State v. Walter William McCoy, 2007 WI App 15
For McCoy: Andrea Taylor Cornwall

Issue/Holding:

¶18   … We start by acknowledging that the chain of evidence in this case is not perfect. There are substantial time gaps as pointed out by McCoy. Nonetheless, the chain of custody evidence was sufficient to support the trial court’s conclusion that it was admissible. The standard for the admission of exhibits into evidence is that there must be a showing that the physical exhibit being offered is in substantially the same condition as when the crime was committed.”  Moore, 425 F.3d at 1071 (citation omitted). This standard was satisfied here. Several witnesses testified that the physical evidence was what it purported to be and Nurse Kelly positively identified it as the same evidence she had packaged on the date of the crime.¶19   Provided that standard is satisfied, gaps in the chain of evidence “go to the weight of the evidence rather than its admissibility.” Id. (citation omitted).

¶20   Thus, we conclude that the witnesses who testified for the State provided sufficient foundation and authentication to convince this court that the evidence in question “is what its proponent claims” it is. See WIS. STAT. § 909.01. The chain of custody was sufficient to allow its admissibility.

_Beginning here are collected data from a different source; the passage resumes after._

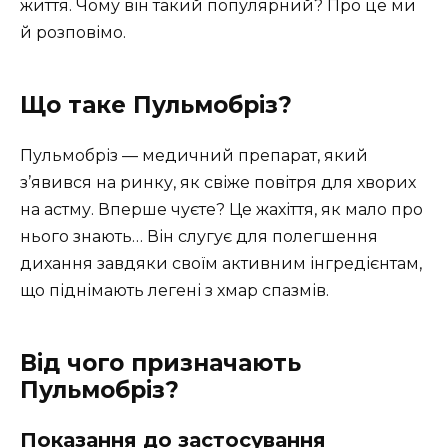
життя. Чому він такий популярний? Про це ми
й розповімо.
Що таке Пульмобріз?
Пульмобріз — медичний препарат, який
з’явився на ринку, як свіже повітря для хворих
на астму. Вперше чуєте? Це жахіття, як мало про
нього знають… Він слугує для полегшення
дихання завдяки своїм активним інгредієнтам,
що піднімають легені з хмар спазмів.
Від чого призначають
Пульмобріз?
Показання до застосування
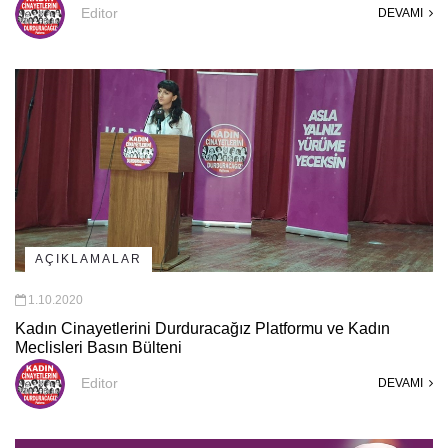
Editor
DEVAMI
AÇIKLAMALAR
1.10.2020
Kadın Cinayetlerini Durduracağız Platformu ve Kadın
Meclisleri Basın Bülteni
Editor
DEVAMI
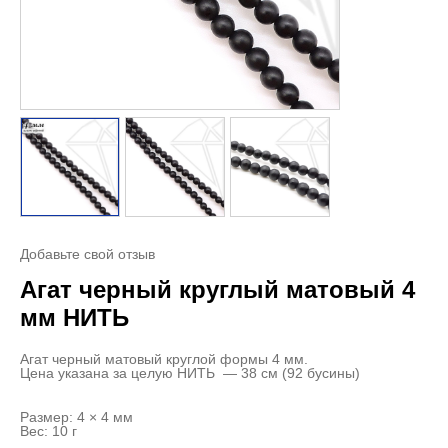
Добавьте свой отзыв
Агат черный круглый матовый 4
мм НИТЬ
Агат черный матовый круглой формы 4 мм.
Цена указана за целую НИТЬ — 38 см (92 бусины)
Размер: 4 × 4 мм
Вес: 10 г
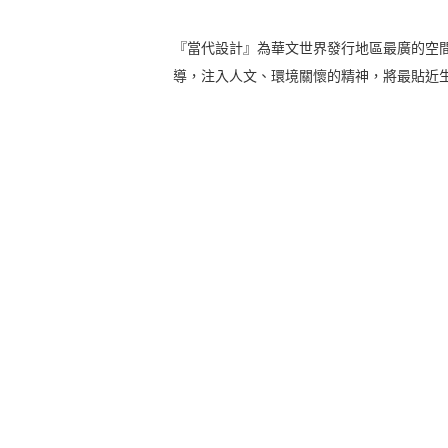
『當代設計』為華文世界發行地區最廣的空
導，注入人文、環境關懷的精神，將最貼近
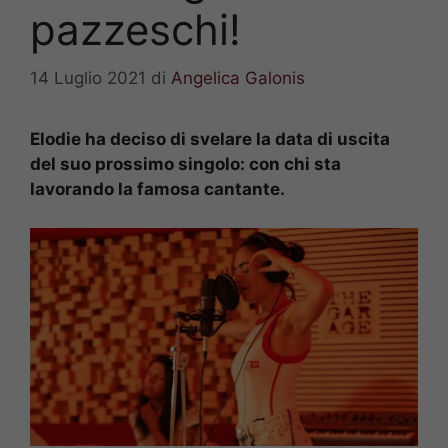
pazzeschi!
14 Luglio 2021
di
Angelica Galonis
Elodie ha deciso di svelare la data di uscita
del suo prossimo singolo: con chi sta
lavorando la famosa cantante.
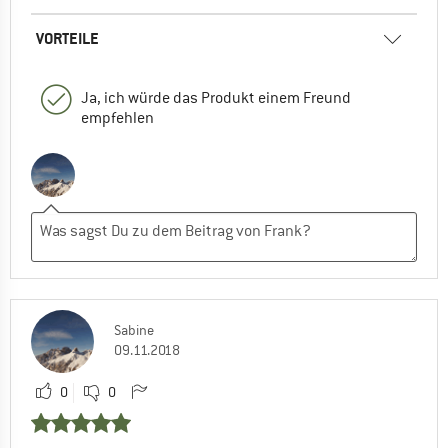
VORTEILE
Ja, ich würde das Produkt einem Freund
empfehlen
Sabine
09.11.2018
0
0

The markings and seals personally placed on the evidence by all four of the witnesses who handled the evidence allowed them to each positively identify the evidence and independently recall what they did with the evidence. The absence of any additional markings or initials indicates that no one else handled this evidence between October 1995 and the trial. Moreover, the testimony from these four witnesses provided the jury, acting reasonably, with a sufficient basis to conclude that the tampon fragments introduced into evidence at trial were the same, and in substantially the same condition, as the fragments retrieved in October 1995 from the victim. Accordingly, the trial court did not erroneously exercise its discretion in admitting this evidence. Any basis for challenging the time gaps in the chain of custody was relevant to the weight of the evidence––not its admissibility.